Erythropoietin promotes the differentiation of fetal neural stem cells into glial cells via the erythropoietin receptor‐β common receptor/Syne‐1/H3K9me3 pathway

• Published in: CNS neuroscience & therapeutics Vol. 28; no. 9; pp. 1351 - 1364
• Main Authors: Yang, Zhen‐Hong, Zhang, Si‐Jia, Zhao, Hai‐Ping, Li, Fang‐Fang, Tao, Zhen, Luo, Yu‐Min, Wang, Rong‐Liang
• Format: Journal Article
• Language: English
• Published: Oxford John Wiley & Sons, Inc 01.09.2022; John Wiley and Sons Inc
• Subjects: Antibodies; Cell culture; Cell differentiation; Cell surface; Cell viability; Epidermal growth factor; Erythropoietin; Fetuses; Flow cytometry; Gene expression; Glial cells; Glucose; Hypoxia; Immunofluorescence; Immunoprecipitation; Ischemia; Laboratory animals; Mass spectrometry; Mass spectroscopy; neural stem and progenitor cells; Neural stem cells; Neurogenesis; Neuronal-glial interactions; Original; Performance evaluation; Progenitor cells; Proteins; Scientific imaging; Statistical analysis; Stem cells; Western blotting; β common receptor
• ISSN: 1755-5930; 1755-5949
• DOI: 10.1111/cns.13876

Aims To investigate the effect of erythropoietin (EPO) on the differentiation of neural stem cells (NSCs)/neural progenitors (NPs) in the treatment of hypoxic–ischemic injury and its potential mechanisms. Methods Fetal NSCs/NPs were treated with EPO after oxygen and glucose deprivation/reoxygenation (OGD/R). Cell viability, proliferation, and differentiation of NSCs/NPs were detected by CellTiter‐Glo, Edu assay, flow cytometry, and quantitative real‐time PCR (qPCR). Immunofluorescence staining, co‐immunoprecipitation (Co‐IP), and western blotting were used to test the existence of EPO receptor/β common receptor (EPOR/βCR) heterodimer on NSCs/NPs and the possible pathway. Results EPO treatment at different time points increased cell viability without affecting proliferation.

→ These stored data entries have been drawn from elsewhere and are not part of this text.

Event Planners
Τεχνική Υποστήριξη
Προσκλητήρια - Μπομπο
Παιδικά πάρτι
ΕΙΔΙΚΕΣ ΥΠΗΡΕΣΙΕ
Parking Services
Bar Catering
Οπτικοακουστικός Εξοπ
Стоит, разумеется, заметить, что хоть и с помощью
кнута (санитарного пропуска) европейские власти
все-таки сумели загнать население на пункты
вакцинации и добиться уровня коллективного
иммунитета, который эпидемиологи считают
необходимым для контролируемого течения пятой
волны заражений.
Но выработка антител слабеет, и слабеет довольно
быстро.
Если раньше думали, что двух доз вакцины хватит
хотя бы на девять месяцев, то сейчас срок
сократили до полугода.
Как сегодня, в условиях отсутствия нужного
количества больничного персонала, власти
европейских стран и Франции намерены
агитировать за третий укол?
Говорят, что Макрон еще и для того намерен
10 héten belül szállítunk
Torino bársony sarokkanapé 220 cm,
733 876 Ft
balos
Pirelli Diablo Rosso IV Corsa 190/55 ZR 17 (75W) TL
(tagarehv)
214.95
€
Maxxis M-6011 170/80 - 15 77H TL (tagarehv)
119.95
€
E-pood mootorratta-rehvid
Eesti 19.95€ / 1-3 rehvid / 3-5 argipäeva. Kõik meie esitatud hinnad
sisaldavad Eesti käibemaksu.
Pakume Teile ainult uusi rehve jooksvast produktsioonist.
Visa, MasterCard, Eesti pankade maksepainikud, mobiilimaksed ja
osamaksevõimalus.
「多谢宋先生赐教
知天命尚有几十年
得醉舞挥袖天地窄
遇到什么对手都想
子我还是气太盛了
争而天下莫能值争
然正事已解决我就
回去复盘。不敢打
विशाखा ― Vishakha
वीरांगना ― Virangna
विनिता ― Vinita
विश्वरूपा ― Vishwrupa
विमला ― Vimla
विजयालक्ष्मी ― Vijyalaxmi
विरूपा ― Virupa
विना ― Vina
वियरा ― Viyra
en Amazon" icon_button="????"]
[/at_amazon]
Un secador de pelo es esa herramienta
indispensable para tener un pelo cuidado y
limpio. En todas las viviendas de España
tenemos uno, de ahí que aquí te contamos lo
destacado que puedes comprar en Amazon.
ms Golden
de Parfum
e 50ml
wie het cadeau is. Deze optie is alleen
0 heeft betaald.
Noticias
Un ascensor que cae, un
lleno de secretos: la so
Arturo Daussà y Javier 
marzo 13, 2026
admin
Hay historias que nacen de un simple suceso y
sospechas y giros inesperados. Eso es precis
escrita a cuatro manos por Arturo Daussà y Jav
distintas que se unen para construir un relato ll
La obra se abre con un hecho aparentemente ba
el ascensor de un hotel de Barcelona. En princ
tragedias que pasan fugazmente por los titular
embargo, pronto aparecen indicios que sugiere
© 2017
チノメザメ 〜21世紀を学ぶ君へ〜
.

EPO treatment immediately after OGD/R promoted oligodendrocyte and astrocyte differentiation, while decreasing neuronal differentiation of NSCs/NPs. EPOR/βCR heterodimer existed on the cell surface of the fetal cortical NSCs/NPs, EPO treatment significantly increased the mRNA expression of βCR and elevated the correlation between EPOR and βCR levels. In addition, mass spectrometry analysis identified Syne‐1 as a downstream signaling molecule of the EPOR/βCR heterodimer. Immunofluorescence staining and western blotting indicated that the βCR/Syne‐1/H3K9me3 pathway was possibly involved in the differentiation of fetal neural stem cells into the glial cell effect of EPO. Conclusion EPO treatment immediately after OGD/R could not facilitate fetal NSCs/NPs neurogenesis but promoted the formation of the EPOR/βCR heterodimer on fetal NSCs/NPs, which mediates its function in glial differentiation. EPO activates the EPOR‐βCR/Syne‐1/H3K9me3 signaling pathway and controls the cell fate switch of NSCs/NPs.